Data to process section start

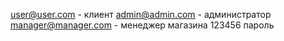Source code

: 
user@user.com - клиент
admin@admin.com - администратор
manager@manager.com - менеджер магазина
123456 пароль 

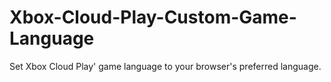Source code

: # Xbox-Cloud-Play-Custom-Game-Language
Set Xbox Cloud Play' game language to your browser's preferred language.
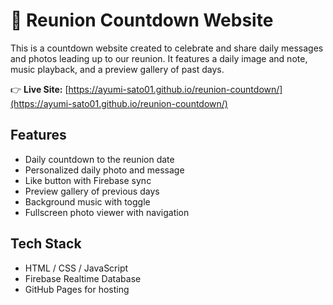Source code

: # 🎉 Reunion Countdown Website

This is a countdown website created to celebrate and share daily messages and photos leading up to our reunion. It features a daily image and note, music playback, and a preview gallery of past days.

👉 **Live Site:** [https://ayumi-sato01.github.io/reunion-countdown/](https://ayumi-sato01.github.io/reunion-countdown/)

## Features
- Daily countdown to the reunion date
- Personalized daily photo and message
- Like button with Firebase sync
- Preview gallery of previous days
- Background music with toggle
- Fullscreen photo viewer with navigation

## Tech Stack
- HTML / CSS / JavaScript
- Firebase Realtime Database
- GitHub Pages for hosting
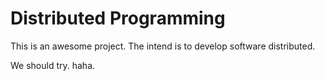 Distributed Programming
=======================

This is an awesome project. The intend is to develop software distributed.


We should try. haha.
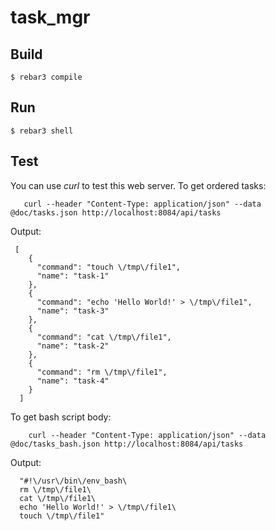 # task_mgr

Build
-----

    $ rebar3 compile
    
Run
-----

    $ rebar3 shell 
   
Test
-----
You can use *curl* to test this web server.
To get ordered tasks:
  

       curl --header "Content-Type: application/json" --data @doc/tasks.json http://localhost:8084/api/tasks
     
Output: 

     [
        {
          "command": "touch \/tmp\/file1",
          "name": "task-1"
        },
        {
          "command": "echo 'Hello World!' > \/tmp\/file1",
          "name": "task-3"
        },
        {
          "command": "cat \/tmp\/file1",
          "name": "task-2"
        },
        {
          "command": "rm \/tmp\/file1",
          "name": "task-4"
        }
      ]

To get bash script body: 

        curl --header "Content-Type: application/json" --data @doc/tasks_bash.json http://localhost:8084/api/tasks
        
Output: 

      "#!\/usr\/bin\/env_bash\
      rm \/tmp\/file1\
      cat \/tmp\/file1\
      echo 'Hello World!' > \/tmp\/file1\
      touch \/tmp\/file1"

      
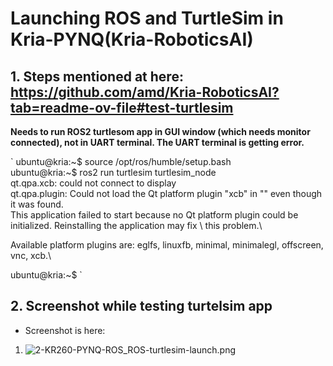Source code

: 
# Launching ROS and TurtleSim in Kria-PYNQ(Kria-RoboticsAI)

## 1. Steps mentioned at here: https://github.com/amd/Kria-RoboticsAI?tab=readme-ov-file#test-turtlesim 
**Needs to run  ROS2 turtlesom app in GUI window (which needs monitor connected), not in UART terminal. The UART terminal is getting error.**

`
ubuntu@kria:~$ source /opt/ros/humble/setup.bash \
ubuntu@kria:~$ ros2 run turtlesim turtlesim_node\
qt.qpa.xcb: could not connect to display \
qt.qpa.plugin: Could not load the Qt platform plugin "xcb" in "" even though it was found. \
This application failed to start because no Qt platform plugin could be initialized. Reinstalling the application may fix \ this problem.\

Available platform plugins are: eglfs, linuxfb, minimal, minimalegl, offscreen, vnc, xcb.\

[ros2run]: Aborted
ubuntu@kria:~$ 
`

## 2. Screenshot while testing turtelsim app
- Screenshot is  here: 
1. ![2-KR260-PYNQ-ROS_ROS-turtlesim-launch.png](https://github.com/logictronixinc/amd-kria-robotics-ai-competition-resources/AMD_Kria-RoboticsAI_Github/2-KR260-PYNQ-ROS_ROS-turtlesim-launch.png)

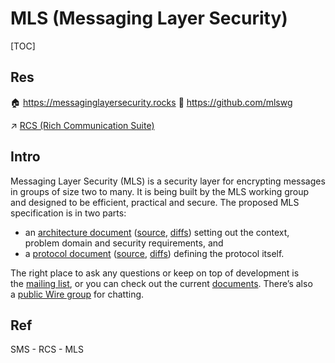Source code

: # MLS (Messaging Layer Security)

[TOC]



## Res
🏠 https://messaginglayersecurity.rocks
🚧 https://github.com/mlswg

↗ [RCS (Rich Communication Suite)](../../../../../🔑%20CS%20Core/🏎️%20Computer%20Networking%20and%20Communication/Messaging%20&%20Streaming/Video%20Transmission%20(Streaming)%20&%20OTT/RCS%20(Rich%20Communication%20Suite)/RCS%20(Rich%20Communication%20Suite).md)



## Intro
Messaging Layer Security (MLS) is a security layer for encrypting messages in groups of size two to many. It is being built by the MLS working group and designed to be efficient, practical and secure. The proposed MLS specification is in two parts:

- an [architecture document](https://messaginglayersecurity.rocks/mls-architecture/draft-ietf-mls-architecture.html) ([source](https://github.com/mlswg/mls-architecture/blob/master/draft-ietf-mls-architecture.md), [diffs](https://messaginglayersecurity.rocks/mls-architecture/)) setting out the context, problem domain and security requirements, and
- a [protocol document](https://www.rfc-editor.org/rfc/rfc9420.html) ([source](https://github.com/mlswg/mls-protocol/blob/master/rfc9420.md), [diffs](https://messaginglayersecurity.rocks/mls-protocol/)) defining the protocol itself.

The right place to ask any questions or keep on top of development is the [mailing list](https://mailarchive.ietf.org/arch/browse/mls/), or you can check out the current [documents](https://datatracker.ietf.org/wg/mls/documents/). There’s also a [public Wire group](https://app.wire.com/join/?key=qmrRRfaklMRm8UsYSqpA&code=KD8O6_Pvkli3pmzXbWtr) for chatting.



## Ref
[信息传输协议 – 从 SMS 到 MLS（Messaging Layer Security）]: https://anotherdayu.com/2023/5314/

SMS - RCS - MLS

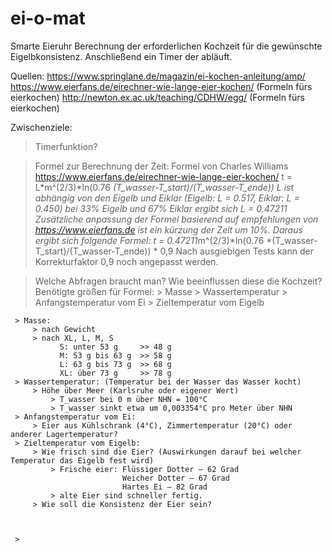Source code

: # ei-o-mat
Smarte Eieruhr
Berechnung der erforderlichen Kochzeit für die gewünschte Eigelbkonsistenz.
Anschließend ein Timer der abläuft.

Quellen: 
  https://www.springlane.de/magazin/ei-kochen-anleitung/amp/
  https://www.eierfans.de/eirechner-wie-lange-eier-kochen/ (Formeln fürs eierkochen)
  http://newton.ex.ac.uk/teaching/CDHW/egg/ (Formeln fürs eierkochen)

Zwischenziele:

  > Timerfunktion?

  > Formel zur Berechnung der Zeit:
   Formel von Charles Williams  https://www.eierfans.de/eirechner-wie-lange-eier-kochen/
     t = L*m^(2/3)*ln(0.76 *(T_wasser-T_start)/(T_wasser-T_ende))
     L   ist abhängig von den Eigelb und Eiklar (Eigelb: L = 0.517, Eiklar: L = 0.450)
         bei 33% Eigelb und 67% Eiklar ergibt sich 
     L = 0.47211
     Zusätzliche anpassung der Formel basierend auf empfehlungen von https://www.eierfans.de ist ein kürzung der Zeit um 10%.
   Daraus ergibt sich folgende Formel:
     t = 0.47211*m^(2/3)*ln(0.76 *(T_wasser-T_start)/(T_wasser-T_ende)) * 0,9
     Nach ausgiebigen Tests kann der Korrekturfaktor 0,9 noch angepasst werden.
    
  > Welche Abfragen braucht man? Wie beeinflussen diese die Kochzeit?
       Benötigte größen für Formel: 
         > Masse
         > Wassertemperatur
         > Anfangstemperatur vom  Ei
         > Zieltemperatur vom Eigelb
  
     > Masse: 
         > nach Gewicht
         > nach XL, L, M, S
               S: unter 53 g     >> 48 g
               M: 53 g bis 63 g  >> 58 g
               L: 63 g bis 73 g  >> 68 g
               XL: über 73 g     >> 78 g
     > Wassertemperatur: (Temperatur bei der Wasser das Wasser kocht)
         > Höhe über Meer (Karlsruhe oder eigener Wert)      
             > T_wasser bei 0 m über NHN = 100°C
             > T_wasser sinkt etwa um 0,003354°C pro Meter über NHN
     > Anfangstemperatur vom Ei:
         > Eier aus Kühlschrank (4°C), Zimmertemperatur (20°C) oder anderer Lagertemperatur?
     > Zieltemperatur vom Eigelb:
         > Wie frisch sind die Eier? (Auswirkungen darauf bei welcher Temperatur das Eigelb fest wird)
             > Frische eier: Flüssiger Dotter – 62 Grad
                             Weicher Dotter – 67 Grad
                             Hartes Ei – 82 Grad
             > alte Eier sind schneller fertig. 
         > Wie soll die Konsistenz der Eier sein? 
     
    
     
     > 

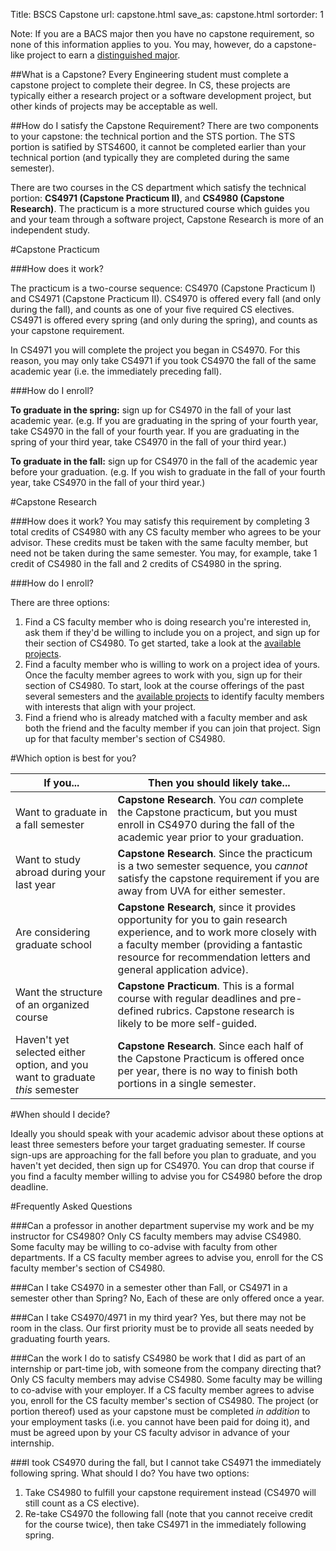 Title: BSCS Capstone
url: capstone.html
save_as: capstone.html
sortorder: 1

Note: If you are a BACS major then you have no capstone requirement, so none of this information applies to you. You may, however, do a capstone-like project to earn a [distinguished major](https://engineering.virginia.edu/departments/computer-science/academics/computer-science-undergraduate-programs/ba-computer-science#accordion67814).

##What is a Capstone?
Every Engineering student must complete a capstone project to complete their degree. In CS, these projects are typically either a research project or a software development project, but other kinds of projects may be acceptable as well. 

##How do I satisfy the Capstone Requirement?
There are two components to your capstone: the technical portion and the STS portion. The STS portion is satified by STS4600, it cannot be completed earlier than your technical portion (and typically they are completed during the same semester).

There are two courses in the CS department which satisfy the technical portion: **CS4971 (Capstone Practicum II)**, and **CS4980 (Capstone Research)**. The practicum is a more structured course which guides you and your team through a software project, Capstone Research is more of an independent study. 


#Capstone Practicum

###How does it work?

The practicum is a two-course sequence: CS4970 (Capstone Practicum I) and CS4971 (Capstone Practicum II). CS4970 is offered every fall (and only during the fall), and counts as one of your five required CS electives. CS4971 is offered every spring (and only during the spring), and counts as your capstone requirement. 

In CS4971 you will complete the project you began in CS4970. For this reason, you may only take CS4971 if you took CS4970 the fall of the same academic year (i.e. the immediately preceding fall).

###How do I enroll?

**To graduate in the spring:** sign up for CS4970 in the fall of your last academic year. (e.g. If you are graduating in the spring of your fourth year, take CS4970 in the fall of your fourth year. If you are graduating in the spring of your third year, take CS4970 in the fall of your third year.)

**To graduate in the fall:** sign up for CS4970 in the fall of the academic year before your graduation. (e.g. If you wish to graduate in the fall of your fourth year, take CS4970 in the fall of your third year.)

#Capstone Research

###How does it work?
You may satisfy this requirement by completing 3 total credits of CS4980 with any CS faculty member who agrees to be your advisor. These credits must be taken with the same faculty member, but need not be taken during the same semester. You may, for example, take 1 credit of CS4980 in the fall and 2 credits of CS4980 in the spring. 


###How do I enroll?

There are three options:

1. Find a CS faculty member who is doing research you're interested in, ask them if they'd be willing to include you on a project, and sign up for their section of CS4980. To get started, take a look at the [available projects](http://research.cs.virginia.edu/).
1. Find a faculty member who is willing to work on a project idea of yours. Once the faculty member agrees to work with you, sign up for their section of CS4980. To start, look at the course offerings of the past several semesters and the [available projects](http://research.cs.virginia.edu/) to identify faculty members with interests that align with your project.
1. Find a friend who is already matched with a faculty member and ask both the friend and the faculty member if you can join that project. Sign up for that faculty member's section of CS4980.

#Which option is best for you?

|If you... |Then you should likely take...|
|--------- |---------------------------------|
|Want to graduate in a fall semester | **Capstone Research**. You *can* complete the Capstone practicum, but you must enroll in CS4970 during the fall of the academic year prior to your graduation.|
|Want to study abroad during your last year | **Capstone Research**. Since the practicum is a two semester sequence, you *cannot* satisfy the capstone requirement if you are away from UVA for either semester.|
|Are considering graduate school | **Capstone Research**, since it provides opportunity for you to gain research experience, and to work more closely with a faculty member (providing a fantastic resource for recommendation letters and general application advice).|
|Want the structure of an organized course | **Capstone Practicum**. This is a formal course with regular deadlines and pre-defined rubrics. Capstone research is likely to be more self-guided.|
|Haven't yet selected either option, and you want to graduate *this* semester | **Capstone Research**. Since each half of the Capstone Practicum is offered once per year, there is no way to finish both portions in a single semester.|

#When should I decide?

Ideally you should speak with your academic advisor about these options at least three semesters before your target graduating semester. If course sign-ups are approaching for the fall before you plan to graduate, and you haven't yet decided, then sign up for CS4970. You can drop that course if you find a faculty member willing to advise you for CS4980 before the drop deadline.

#Frequently Asked Questions

###Can a professor in another department supervise my work and be my instructor for CS4980? 
Only CS faculty members may advise CS4980. Some faculty may be willing to co-advise with faculty from other departments. If a CS faculty member agrees to advise you, enroll for the CS faculty member's section of CS4980.

###Can I take CS4970 in a semester other than Fall, or CS4971 in a semester other than Spring?
No, Each of these are only offered once a year.

###Can I take CS4970/4971 in my third year?
Yes, but there may not be room in the class. Our first priority must be to provide all seats needed by graduating fourth years.

###Can the work I do to satisfy CS4980 be work that I did as part of an internship or part-time job, with someone from the company directing that?
Only CS faculty members may advise CS4980. Some faculty may be willing to co-advise with your employer. If a CS faculty member agrees to advise you, enroll for the CS faculty member's section of CS4980. The project (or portion thereof) used as your capstone must be completed *in addition* to your employment tasks (i.e. you cannot have been paid for doing it), and must be agreed upon by your CS faculty advisor in advance of your internship.

###I took CS4970 during the fall, but I cannot take CS4971 the immediately following spring. What should I do?
You have two options:

1. Take CS4980 to fulfill your capstone requirement instead (CS4970 will still count as a CS elective).
1. Re-take CS4970 the following fall (note that you cannot receive credit for the course twice), then take CS4971 in the immediately following spring.


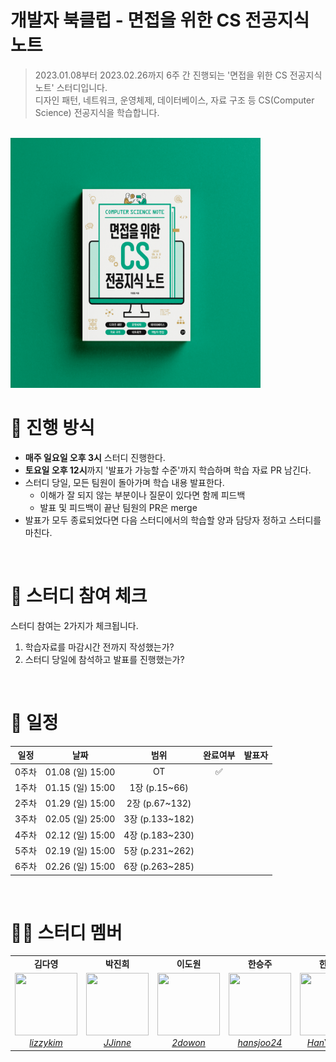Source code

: # 개발자 북클럽 - 면접을 위한 CS 전공지식 노트

> 2023.01.08부터 2023.02.26까지 6주 간 진행되는 '면접을 위한 CS 전공지식 노트' 스터디입니다. <br>
> 디자인 패턴, 네트워크, 운영체제, 데이터베이스, 자료 구조 등 CS(Computer Science) 전공지식을 학습합니다.

<br>

<img src="./book-thumbnail.png" alt="cs book" width="400" height="400">

<br>

# 📒 진행 방식

- **매주 일요일 오후 3시** 스터디 진행한다.
- **토요일 오후 12시**까지 '발표가 가능할 수준'까지 학습하며 학습 자료 PR 남긴다.
- 스터디 당일, 모든 팀원이 돌아가며 학습 내용 발표한다.
  - 이해가 잘 되지 않는 부분이나 질문이 있다면 함께 피드백
  - 발표 및 피드백이 끝난 팀원의 PR은 merge
- 발표가 모두 종료되었다면 다음 스터디에서의 학습할 양과 담당자 정하고 스터디를 마친다.

<br>

# 🚩 스터디 참여 체크

스터디 참여는 2가지가 체크됩니다.

1. 학습자료를 마감시간 전까지 작성했는가?
2. 스터디 당일에 참석하고 발표를 진행했는가?

<br>

# 📅 일정

| 일정  |       날짜       |      범위       | 완료여부 | 발표자 |
| :---: | :--------------: | :-------------: | :------: | :----: |
| 0주차 | 01.08 (일) 15:00 |       OT        |    ✅    |        |
| 1주차 | 01.15 (일) 15:00 |  1장 (p.15~66)  |          |        |
| 2주차 | 01.29 (일) 15:00 | 2장 (p.67~132)  |          |        |
| 3주차 | 02.05 (일) 25:00 | 3장 (p.133~182) |          |        |
| 4주차 | 02.12 (일) 15:00 | 4장 (p.183~230) |          |        |
| 5주차 | 02.19 (일) 15:00 | 5장 (p.231~262) |          |        |
| 6주차 | 02.26 (일) 15:00 | 6장 (p.263~285) |          |        |

<br>

# 🙋‍♀ 스터디 멤버

<table>
    <tr align="center">
        <td><B>김다영<B></td>
        <td><B>박진희<B></td>
        <td><B>이도원<B></td>
        <td><B>한승주<B></td>
        <td><B>한윤호<B></td>
    </tr>
    <tr align="center">
        <td>
            <img src="https://github.com/lizzykim.png?size=100" width="100" height="100">
            <br>
            <a href="https://github.com/lizzykim"><I>lizzykim</I></a>
        </td>
        <td>
            <img src="https://github.com/JJinne.png?size=100" width="100" height="100">
            <br>
            <a href="https://github.com/JJinne"><I>JJinne</I></a>
        </td>
        <td>
            <img src="https://github.com/2dowon.png?size=100" width="100" height="100">
            <br>
            <a href="https://github.com/2dowon"><I>2dowon</I></a>
        </td>
        <td>
            <img src="https://github.com/hansjoo24.png?size=100" width="100" height="100">
            <br>
            <a href="https://github.com/hansjoo24"><I>hansjoo24</I></a>
        </td>
        <td>
            <img src="https://github.com/HanYounho.png?size=100" width="100" height="100">
            <br>
            <a href="https://github.com/HanYounho"><I>HanYounho</I></a>
        </td>
    </tr>
</table>
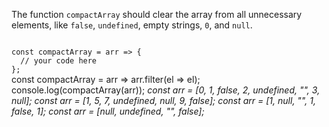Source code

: The function `compactArray` should clear the array from all unnecessary elements, like `false`, `undefined`, empty strings, `0`, and `null`.

<codeblock language="javascript" type="exercise" testMode="multipleInput">
<code>
const compactArray = arr => {
  // your code here
};
</code>

<solution>
const compactArray = arr => arr.filter(el => el);
</solution>

<testcases>
<caller>
console.log(compactArray(arr));
</caller>
<testcase>
<i>
const arr = [0, 1, false, 2, undefined, "", 3, null];
</i>
</testcase>
<testcase>
<i>
const arr = [1, 5, 7, undefined, null, 9, false];
</i>
</testcase>
<testcase>
<i>
const arr = [1, null, "", 1, false, 1];
</i>
</testcase>
<testcase>
<i>
const arr = [null, undefined, "", false];
</i>
</testcase>
</testcases>
</codeblock>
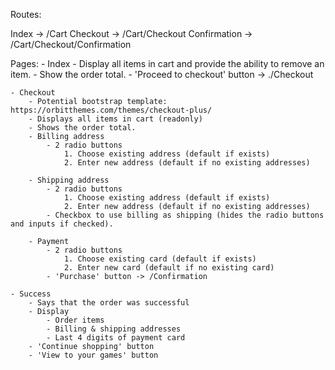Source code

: ﻿Routes:

Index			->	/Cart
Checkout		->	/Cart/Checkout
Confirmation	->	/Cart/Checkout/Confirmation

Pages:
	- Index
		- Display all items in cart and provide the ability to remove an item.
		- Show the order total.
		- 'Proceed to checkout' button -> ./Checkout

	- Checkout
		- Potential bootstrap template: https://orbitthemes.com/themes/checkout-plus/
		- Displays all items in cart (readonly)
		- Shows the order total.
		- Billing address
			- 2 radio buttons
				1. Choose existing address (default if exists)
				2. Enter new address (default if no existing addresses)

		- Shipping address
			- 2 radio buttons
				1. Choose existing address (default if exists)
				2. Enter new address (default if no existing addresses)
			- Checkbox to use billing as shipping (hides the radio buttons and inputs if checked).

		- Payment
			- 2 radio buttons
				1. Choose existing card (default if exists)
				2. Enter new card (default if no existing card)
			- 'Purchase' button -> /Confirmation
		
	- Success
		- Says that the order was successful
		- Display
			- Order items
			- Billing & shipping addresses
			- Last 4 digits of payment card
		- 'Continue shopping' button
		- 'View to your games' button
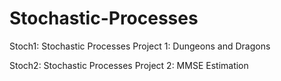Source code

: # Stochastic-Processes

Stoch1: Stochastic Processes Project 1: Dungeons and Dragons

Stoch2: Stochastic Processes Project 2: MMSE Estimation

Data to process section end

Replace "drop deadline" with "withdrawal deadline" in the listing, covering everything from the line containing "#When should I decide?" down to the line containing "co-advise with faculty". Return only those lines, with nothing else changed.

#When should I decide?

Ideally you should speak with your academic advisor about these options at least three semesters before your target graduating semester. If course sign-ups are approaching for the fall before you plan to graduate, and you haven't yet decided, then sign up for CS4970. You can drop that course if you find a faculty member willing to advise you for CS4980 before the withdrawal deadline.

#Frequently Asked Questions

###Can a professor in another department supervise my work and be my instructor for CS4980? 
Only CS faculty members may advise CS4980. Some faculty may be willing to co-advise with faculty from other departments. If a CS faculty member agrees to advise you, enroll for the CS faculty member's section of CS4980.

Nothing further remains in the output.